- **理解測驗**:
(A) 在 IntentRecognizer 這段說明裡，範例用哪個方法建置 SpeechConfig？
(B) 把 IntentRecognizer 這段說明的程式碼中加到意圖裡的模式字串全部列出來。
(C) 請從 IntentRecognizer 這段說明的最後一句之後接著往下寫。

- **節選文字**:
您必須先建立使用 Azure AI 服務預測資源索引鍵和 Azure 區域的組態，才能夠初始化 IntentRecognizer 物件。

將 "YOUR_SUBSCRIPTION_KEY" 取代為 Azure AI 服務預測索引鍵。
將 "YOUR_SUBSCRIPTION_REGION" 取代為 Azure AI 服務資源區域。

此範例會使用 FromSubscription() 方法來建置 SpeechConfig。如需可用方法的完整清單，請參閱 SpeechConfig 類別 \(英文\)。

初始化 IntentRecognizer

現在建立 IntentRecognizer。將此程式碼插入您的語音設定的下方。

    auto intentRecognizer = IntentRecognizer::FromConfig(config);

新增一些意圖

您必須將某些模式與 PatternMatchingModel 建立關聯，並且將其套用到 IntentRecognizer。我們首先會建立 PatternMatchingModel，並在其中新增一些意圖。 PatternMatchingIntent 是一個結構，因此我們只會使用內嵌語法。

注意

我們可以將多個模式新增至 PatternMatchingIntent。

auto model = PatternMatchingModel::FromId("myNewModel");

model->Intents.push_back({"Take me to floor {floorName}.", "Go to floor {floorName}."} , "ChangeFloors");
model->Intents.push_back({"{action} the door."}, "OpenCloseDoor");

新增一些自訂實體

為了充分利用模式比對器，您可以自訂您的實體。我們會將 "floorName" 變成可用樓層的清單。

- **提供資料**:
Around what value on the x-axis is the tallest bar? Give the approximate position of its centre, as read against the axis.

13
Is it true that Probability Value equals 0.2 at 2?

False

- **各題解答**:
(A) FromSubscription() 方法。

(B)
"Take me to floor {floorName}."
"Go to floor {floorName}."
"{action} the door."

(C)
model->Entities.push_back({ "floorName" , Intent::EntityType::List, Intent::EntityMatchMode::Strict, {"one", "1", "two", "2", "lobby", "ground floor"} });

將模型套用至辨識器

現在必須將模型套用至 IntentRecognizer。您可以一次使用多個模型，讓 API 接受模型集合。

std::vector<std::shared_ptr<LanguageUnderstandingModel>> collection;

collection.push_back(model);
intentRecognizer->ApplyLanguageModels(collection);

辨識意圖

從 IntentRecognizer 物件，您將呼叫 RecognizeOnceAsync() 方法。此方法會要求語音服務以單一片語辨識語音，並在識別出該片語之後停止辨識語音。為了簡單起見，我們將等待傳回的結果完成。

在您的意圖下插入此程式碼：

std::cout << "Say something ..." << std::endl;
auto result = intentRecognizer->RecognizeOnceAsync().get();

顯示辨識結果 (或錯誤)

當語音服務傳回辨識結果時，我們將會列印結果。

在 auto result = intentRecognizer->RecognizeOnceAsync().get(); 下方插入此程式碼：

switch (result->Reason)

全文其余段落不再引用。